-------- Text for analysis --------
# 04 maxima HU options



## xblcougarx (Feb 2, 2009)

:wtf:
OK here's a ? for ya guys. I have had my 04 maxima SE since feb. and ever since ive had it the speakers on the drivers side, front and back, cut in and out. It happens when i accelerate, brake and even when i turn corners. When this happens i turn the balance to just the passanger side of the car and theywork fine, then i set the balance to the drivers side of the car and you can still hear the music but its really low. Eventually itll come back on but it happens all the time.

A few weeks ago i took the front drivers side door panel off and and nothing seemed to be wrong. I actually just took the whole dash panel off today to get the deck out and i didnt see anything wrong thee either. Im officially stumped and dont wanna take it to the dealership. Anyone have any ideas let me know.
--------
Directions
For each statement below, say yes or no according to the post about the 04 Maxima speakers, and quote the words from the post that decide it.
1. The speakers on the passenger side cut in and out.
2. The problem happens when the car turns corners.
3. The poster would rather not take the car to the dealership.
The listing after this point is separate material, unconnected to the post.
-------- Recorded data --------
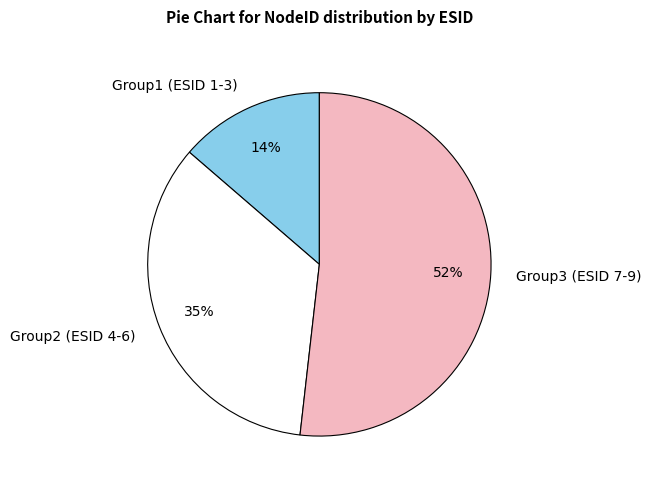

True or false: Group3 (ESID 7-9) accounts for 52% of the total.

True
--------
Your response
1. No: "the speakers on the drivers side, front and back, cut in and out"
2. Yes: "It happens when i accelerate, brake and even when i turn corners."
3. Yes: "dont wanna take it to the dealership"